De systeembenadering stelt dat het management organisatieproblemen integraal dient aan te
pakken. Dat wil zeggen dat men niet alleen moet kijken naar de belangen van een enkel
organisatieonderdeel maar ook naar de invloed van genomen beslissingen op de totale
organisatie.
H1 omgevingsinvloeden
Omgeving = de omgeving van organisaties bestaan uit partijen of belanghebbenden, zoals
afnemers, leveranciers, concurrenten en vermogenschaffers. Deze partijen oefenen ieder op zich
invloed uit op organisaties doordat ze producten of diensten afnemen dan wel leveren.

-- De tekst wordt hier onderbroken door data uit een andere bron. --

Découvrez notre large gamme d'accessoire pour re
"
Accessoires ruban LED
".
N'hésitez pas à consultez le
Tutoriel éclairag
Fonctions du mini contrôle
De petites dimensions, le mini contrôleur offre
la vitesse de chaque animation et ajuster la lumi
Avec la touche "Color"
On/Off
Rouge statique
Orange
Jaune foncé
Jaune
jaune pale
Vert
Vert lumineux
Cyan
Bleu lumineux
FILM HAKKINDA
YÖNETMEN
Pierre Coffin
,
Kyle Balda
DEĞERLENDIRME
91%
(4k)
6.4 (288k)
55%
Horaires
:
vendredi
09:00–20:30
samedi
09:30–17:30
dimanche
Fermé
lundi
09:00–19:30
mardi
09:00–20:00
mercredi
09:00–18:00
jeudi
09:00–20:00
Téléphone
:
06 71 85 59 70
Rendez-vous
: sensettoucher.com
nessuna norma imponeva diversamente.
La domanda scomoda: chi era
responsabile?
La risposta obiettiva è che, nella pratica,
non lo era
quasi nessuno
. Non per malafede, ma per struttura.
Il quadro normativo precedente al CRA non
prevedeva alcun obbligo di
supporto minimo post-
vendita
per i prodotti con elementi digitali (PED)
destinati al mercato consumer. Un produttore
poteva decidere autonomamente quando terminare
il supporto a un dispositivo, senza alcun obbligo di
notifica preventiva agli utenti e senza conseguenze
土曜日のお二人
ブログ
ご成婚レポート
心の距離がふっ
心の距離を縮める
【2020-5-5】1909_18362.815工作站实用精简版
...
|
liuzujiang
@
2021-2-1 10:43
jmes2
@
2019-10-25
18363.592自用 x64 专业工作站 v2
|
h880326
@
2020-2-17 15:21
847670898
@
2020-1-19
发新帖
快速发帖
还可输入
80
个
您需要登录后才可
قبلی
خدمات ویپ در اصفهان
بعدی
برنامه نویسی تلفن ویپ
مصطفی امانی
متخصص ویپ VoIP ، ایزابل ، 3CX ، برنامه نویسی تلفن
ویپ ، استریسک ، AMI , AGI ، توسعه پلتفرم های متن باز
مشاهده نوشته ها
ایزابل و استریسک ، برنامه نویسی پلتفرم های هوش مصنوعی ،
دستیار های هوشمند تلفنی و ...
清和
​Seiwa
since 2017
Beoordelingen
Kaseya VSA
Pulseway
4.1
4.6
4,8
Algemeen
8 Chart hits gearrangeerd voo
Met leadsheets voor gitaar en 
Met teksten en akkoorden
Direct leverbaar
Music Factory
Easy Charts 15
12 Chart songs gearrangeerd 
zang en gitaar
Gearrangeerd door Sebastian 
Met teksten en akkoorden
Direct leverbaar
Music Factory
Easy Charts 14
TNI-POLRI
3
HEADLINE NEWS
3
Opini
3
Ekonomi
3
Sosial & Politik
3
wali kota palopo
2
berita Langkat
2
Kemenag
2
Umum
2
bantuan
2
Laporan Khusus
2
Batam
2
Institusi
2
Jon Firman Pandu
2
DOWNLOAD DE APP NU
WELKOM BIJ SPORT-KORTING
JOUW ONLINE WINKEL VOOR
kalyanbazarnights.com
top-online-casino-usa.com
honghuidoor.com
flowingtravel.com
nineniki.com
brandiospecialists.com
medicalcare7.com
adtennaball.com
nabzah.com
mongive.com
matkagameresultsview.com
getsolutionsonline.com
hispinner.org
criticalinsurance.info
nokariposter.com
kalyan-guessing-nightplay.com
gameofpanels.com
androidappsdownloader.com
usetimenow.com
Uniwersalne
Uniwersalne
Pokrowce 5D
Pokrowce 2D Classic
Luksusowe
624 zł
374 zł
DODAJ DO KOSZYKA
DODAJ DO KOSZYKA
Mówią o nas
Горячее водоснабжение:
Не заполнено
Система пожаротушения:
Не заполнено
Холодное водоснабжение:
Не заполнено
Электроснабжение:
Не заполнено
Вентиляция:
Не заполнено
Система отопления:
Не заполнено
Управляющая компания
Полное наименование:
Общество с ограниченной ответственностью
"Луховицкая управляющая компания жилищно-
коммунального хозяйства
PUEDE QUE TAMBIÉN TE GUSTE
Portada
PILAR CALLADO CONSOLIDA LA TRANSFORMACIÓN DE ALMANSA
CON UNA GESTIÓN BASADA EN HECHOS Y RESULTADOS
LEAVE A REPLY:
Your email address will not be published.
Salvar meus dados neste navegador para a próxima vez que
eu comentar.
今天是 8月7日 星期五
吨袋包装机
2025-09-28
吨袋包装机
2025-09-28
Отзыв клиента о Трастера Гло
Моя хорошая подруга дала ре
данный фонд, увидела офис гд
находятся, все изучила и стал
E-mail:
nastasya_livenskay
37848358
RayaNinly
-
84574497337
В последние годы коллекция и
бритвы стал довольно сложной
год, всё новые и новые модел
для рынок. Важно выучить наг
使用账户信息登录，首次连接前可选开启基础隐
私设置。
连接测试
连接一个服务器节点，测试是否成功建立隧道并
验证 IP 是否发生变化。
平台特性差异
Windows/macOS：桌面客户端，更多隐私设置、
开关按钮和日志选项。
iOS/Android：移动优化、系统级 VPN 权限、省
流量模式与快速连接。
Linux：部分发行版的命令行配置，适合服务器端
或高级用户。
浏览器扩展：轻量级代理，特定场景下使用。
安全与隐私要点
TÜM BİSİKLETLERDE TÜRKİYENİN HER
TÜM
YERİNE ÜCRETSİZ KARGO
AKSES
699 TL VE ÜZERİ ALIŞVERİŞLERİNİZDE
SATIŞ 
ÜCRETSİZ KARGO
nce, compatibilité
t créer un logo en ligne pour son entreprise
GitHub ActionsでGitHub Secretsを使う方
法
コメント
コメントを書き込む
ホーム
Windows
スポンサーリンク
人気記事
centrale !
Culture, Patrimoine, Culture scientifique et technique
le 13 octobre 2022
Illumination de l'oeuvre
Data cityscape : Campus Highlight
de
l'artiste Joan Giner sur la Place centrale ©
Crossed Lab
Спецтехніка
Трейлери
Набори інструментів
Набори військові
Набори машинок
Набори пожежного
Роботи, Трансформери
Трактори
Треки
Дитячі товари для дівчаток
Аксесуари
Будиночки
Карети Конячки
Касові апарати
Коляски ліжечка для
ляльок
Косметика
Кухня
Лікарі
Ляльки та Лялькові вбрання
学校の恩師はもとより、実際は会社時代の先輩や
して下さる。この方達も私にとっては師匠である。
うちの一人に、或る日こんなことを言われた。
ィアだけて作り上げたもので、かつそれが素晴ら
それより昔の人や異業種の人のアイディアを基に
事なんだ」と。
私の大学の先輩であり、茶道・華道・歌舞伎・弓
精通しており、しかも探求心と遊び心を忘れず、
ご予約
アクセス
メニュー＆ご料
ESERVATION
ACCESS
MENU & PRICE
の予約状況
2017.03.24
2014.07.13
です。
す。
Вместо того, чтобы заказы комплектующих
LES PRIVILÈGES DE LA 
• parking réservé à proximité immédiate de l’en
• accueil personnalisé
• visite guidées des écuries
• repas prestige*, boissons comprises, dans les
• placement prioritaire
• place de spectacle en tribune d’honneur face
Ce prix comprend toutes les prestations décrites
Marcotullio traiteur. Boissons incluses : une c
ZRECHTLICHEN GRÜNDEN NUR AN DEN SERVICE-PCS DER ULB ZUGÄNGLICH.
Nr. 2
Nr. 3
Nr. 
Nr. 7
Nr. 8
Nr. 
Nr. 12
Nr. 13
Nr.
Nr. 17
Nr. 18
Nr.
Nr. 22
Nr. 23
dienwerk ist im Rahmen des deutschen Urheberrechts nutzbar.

De organisatie staat bloot aan omgevingsinvloeden die weliswaar in minder mate door de
organisatie zelf te beïnvloeden zijn, maar wel van groot belang zijn. Hier kan worden gedacht aan
onder andere de economische ontwikkeling, technologische ontwikkeling, invloed van het milieu
en demografische ontwikkelingen. Deze omgevingsinvloeden worden omgevingsfactoren
genoemd.
Uit de omgevingsinvloeden vloeien omstandigheden voort waarmee organisaties in sterke mate
rekening moeten houden. Veel organisaties worden geconfronteerd met een uitermate turbulente
omgeving en zullen deze omgeving effectief tegemoet treden. Het richten van de organisatie op
de omgeving wordt aangeduid met het begrip afstemming.
Partijen
Afnemers
De afnemers vormen een belangrijke partij aangezien zij vraag uitoefenen naar producten en
diensen, en de organisatie haar bestaansrecht ontleent aan het voorzien in deze behoeften.
Leveranciers
Elke organisatie maakt gebruik van producten of diensten van andere organisaties. Aan de
leveranciers hiervan zullen organisaties eisen stellen met betrekking tot de kwaliteit, het
prijsniveau en de levertijd. De relatie met leveranciers is de laatste jaren aan grote verandering
onderheven. Leveranciers hebben nu internationale concurrentie. Een ander aspect dat in de
relatie met de leverancier aandacht verdient, is dat de klant steeds minder voorraad wil
aanhouden en van de leverancier just in time-leveringen eist.